Retype the entries below word for word, leaving none out.

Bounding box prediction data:
--- START ---

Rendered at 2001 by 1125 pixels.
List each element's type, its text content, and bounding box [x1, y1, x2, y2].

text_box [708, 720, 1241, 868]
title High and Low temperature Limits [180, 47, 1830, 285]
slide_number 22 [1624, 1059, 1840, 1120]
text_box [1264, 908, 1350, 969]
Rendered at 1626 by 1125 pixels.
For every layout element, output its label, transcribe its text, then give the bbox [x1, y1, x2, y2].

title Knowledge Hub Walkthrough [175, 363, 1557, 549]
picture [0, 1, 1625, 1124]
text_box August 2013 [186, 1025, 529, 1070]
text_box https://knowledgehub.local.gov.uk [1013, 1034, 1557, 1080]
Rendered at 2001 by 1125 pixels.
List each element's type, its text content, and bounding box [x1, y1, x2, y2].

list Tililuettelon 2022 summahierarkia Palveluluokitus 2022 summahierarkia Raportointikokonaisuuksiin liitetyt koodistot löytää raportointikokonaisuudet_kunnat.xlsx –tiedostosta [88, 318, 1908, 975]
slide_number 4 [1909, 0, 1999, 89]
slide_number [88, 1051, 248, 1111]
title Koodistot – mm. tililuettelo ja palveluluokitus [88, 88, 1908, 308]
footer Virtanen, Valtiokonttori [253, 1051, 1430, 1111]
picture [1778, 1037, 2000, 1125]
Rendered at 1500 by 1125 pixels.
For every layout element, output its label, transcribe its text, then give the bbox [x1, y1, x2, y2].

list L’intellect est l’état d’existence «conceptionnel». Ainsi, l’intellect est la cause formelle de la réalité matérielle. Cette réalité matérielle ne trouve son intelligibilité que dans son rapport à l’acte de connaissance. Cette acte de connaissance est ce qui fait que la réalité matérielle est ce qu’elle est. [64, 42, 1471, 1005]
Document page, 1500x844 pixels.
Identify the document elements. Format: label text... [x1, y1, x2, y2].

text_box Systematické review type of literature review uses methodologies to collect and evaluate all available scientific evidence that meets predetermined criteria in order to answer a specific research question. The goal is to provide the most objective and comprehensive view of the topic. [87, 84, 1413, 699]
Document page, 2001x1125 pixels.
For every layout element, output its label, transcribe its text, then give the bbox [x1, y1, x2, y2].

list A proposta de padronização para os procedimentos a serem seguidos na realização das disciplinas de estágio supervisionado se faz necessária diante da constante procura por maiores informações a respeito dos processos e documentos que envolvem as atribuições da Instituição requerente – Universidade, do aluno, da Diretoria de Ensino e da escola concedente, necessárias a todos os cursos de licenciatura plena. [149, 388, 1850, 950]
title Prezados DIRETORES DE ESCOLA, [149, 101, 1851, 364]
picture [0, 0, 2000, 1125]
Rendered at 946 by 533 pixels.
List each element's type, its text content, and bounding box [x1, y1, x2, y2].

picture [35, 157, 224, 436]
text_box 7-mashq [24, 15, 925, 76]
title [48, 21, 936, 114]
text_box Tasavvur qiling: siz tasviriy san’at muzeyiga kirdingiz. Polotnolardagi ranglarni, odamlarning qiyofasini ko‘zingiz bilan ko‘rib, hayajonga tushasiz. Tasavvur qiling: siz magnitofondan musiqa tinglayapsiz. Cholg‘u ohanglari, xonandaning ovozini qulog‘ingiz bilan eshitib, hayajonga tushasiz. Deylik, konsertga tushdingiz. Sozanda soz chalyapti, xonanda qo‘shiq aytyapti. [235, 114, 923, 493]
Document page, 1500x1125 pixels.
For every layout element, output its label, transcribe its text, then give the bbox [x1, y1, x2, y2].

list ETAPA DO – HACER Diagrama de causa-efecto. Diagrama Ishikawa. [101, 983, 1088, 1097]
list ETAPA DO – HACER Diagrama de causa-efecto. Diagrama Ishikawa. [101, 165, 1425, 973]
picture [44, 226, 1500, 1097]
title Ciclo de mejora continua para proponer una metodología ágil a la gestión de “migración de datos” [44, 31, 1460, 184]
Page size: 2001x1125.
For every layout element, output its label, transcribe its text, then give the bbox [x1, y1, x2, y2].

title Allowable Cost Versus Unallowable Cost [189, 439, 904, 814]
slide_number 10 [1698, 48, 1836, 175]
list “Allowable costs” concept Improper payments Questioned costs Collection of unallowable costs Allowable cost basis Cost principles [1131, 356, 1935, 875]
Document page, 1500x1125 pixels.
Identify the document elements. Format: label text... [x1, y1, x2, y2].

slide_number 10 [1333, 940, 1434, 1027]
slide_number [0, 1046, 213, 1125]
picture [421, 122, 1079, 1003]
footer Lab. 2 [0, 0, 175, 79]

--- END ---

Result of the exercise:
Rendered at 2001 by 1125 pixels.
List each element's type, its text content, and bounding box [x1, y1, x2, y2].

text_box [708, 720, 1241, 868]
title High and Low temperature Limits [180, 47, 1830, 285]
slide_number 22 [1624, 1059, 1840, 1120]
text_box [1264, 908, 1350, 969]
Rendered at 1626 by 1125 pixels.
For every layout element, output its label, transcribe its text, then give the bbox [x1, y1, x2, y2].

title Knowledge Hub Walkthrough [175, 363, 1557, 549]
picture [0, 1, 1625, 1124]
text_box August 2013 [186, 1025, 529, 1070]
text_box https://knowledgehub.local.gov.uk [1013, 1034, 1557, 1080]
Rendered at 2001 by 1125 pixels.
List each element's type, its text content, and bounding box [x1, y1, x2, y2].

list Tililuettelon 2022 summahierarkia Palveluluokitus 2022 summahierarkia Raportointikokonaisuuksiin liitetyt koodistot löytää raportointikokonaisuudet_kunnat.xlsx –tiedostosta [88, 318, 1908, 975]
slide_number 4 [1909, 0, 1999, 89]
slide_number [88, 1051, 248, 1111]
title Koodistot – mm. tililuettelo ja palveluluokitus [88, 88, 1908, 308]
footer Virtanen, Valtiokonttori [253, 1051, 1430, 1111]
picture [1778, 1037, 2000, 1125]
Rendered at 1500 by 1125 pixels.
For every layout element, output its label, transcribe its text, then give the bbox [x1, y1, x2, y2].

list L’intellect est l’état d’existence «conceptionnel». Ainsi, l’intellect est la cause formelle de la réalité matérielle. Cette réalité matérielle ne trouve son intelligibilité que dans son rapport à l’acte de connaissance. Cette acte de connaissance est ce qui fait que la réalité matérielle est ce qu’elle est. [64, 42, 1471, 1005]
Document page, 1500x844 pixels.
Identify the document elements. Format: label text... [x1, y1, x2, y2].

text_box Systematické review type of literature review uses methodologies to collect and evaluate all available scientific evidence that meets predetermined criteria in order to answer a specific research question. The goal is to provide the most objective and comprehensive view of the topic. [87, 84, 1413, 699]
Document page, 2001x1125 pixels.
For every layout element, output its label, transcribe its text, then give the bbox [x1, y1, x2, y2].

list A proposta de padronização para os procedimentos a serem seguidos na realização das disciplinas de estágio supervisionado se faz necessária diante da constante procura por maiores informações a respeito dos processos e documentos que envolvem as atribuições da Instituição requerente – Universidade, do aluno, da Diretoria de Ensino e da escola concedente, necessárias a todos os cursos de licenciatura plena. [149, 388, 1850, 950]
title Prezados DIRETORES DE ESCOLA, [149, 101, 1851, 364]
picture [0, 0, 2000, 1125]
Rendered at 946 by 533 pixels.
List each element's type, its text content, and bounding box [x1, y1, x2, y2].

picture [35, 157, 224, 436]
text_box 7-mashq [24, 15, 925, 76]
title [48, 21, 936, 114]
text_box Tasavvur qiling: siz tasviriy san’at muzeyiga kirdingiz. Polotnolardagi ranglarni, odamlarning qiyofasini ko‘zingiz bilan ko‘rib, hayajonga tushasiz. Tasavvur qiling: siz magnitofondan musiqa tinglayapsiz. Cholg‘u ohanglari, xonandaning ovozini qulog‘ingiz bilan eshitib, hayajonga tushasiz. Deylik, konsertga tushdingiz. Sozanda soz chalyapti, xonanda qo‘shiq aytyapti. [235, 114, 923, 493]
Document page, 1500x1125 pixels.
For every layout element, output its label, transcribe its text, then give the bbox [x1, y1, x2, y2].

list ETAPA DO – HACER Diagrama de causa-efecto. Diagrama Ishikawa. [101, 983, 1088, 1097]
list ETAPA DO – HACER Diagrama de causa-efecto. Diagrama Ishikawa. [101, 165, 1425, 973]
picture [44, 226, 1500, 1097]
title Ciclo de mejora continua para proponer una metodología ágil a la gestión de “migración de datos” [44, 31, 1460, 184]
Page size: 2001x1125.
For every layout element, output its label, transcribe its text, then give the bbox [x1, y1, x2, y2].

title Allowable Cost Versus Unallowable Cost [189, 439, 904, 814]
slide_number 10 [1698, 48, 1836, 175]
list “Allowable costs” concept Improper payments Questioned costs Collection of unallowable costs Allowable cost basis Cost principles [1131, 356, 1935, 875]
Document page, 1500x1125 pixels.
Identify the document elements. Format: label text... [x1, y1, x2, y2].

slide_number 10 [1333, 940, 1434, 1027]
slide_number [0, 1046, 213, 1125]
picture [421, 122, 1079, 1003]
footer Lab. 2 [0, 0, 175, 79]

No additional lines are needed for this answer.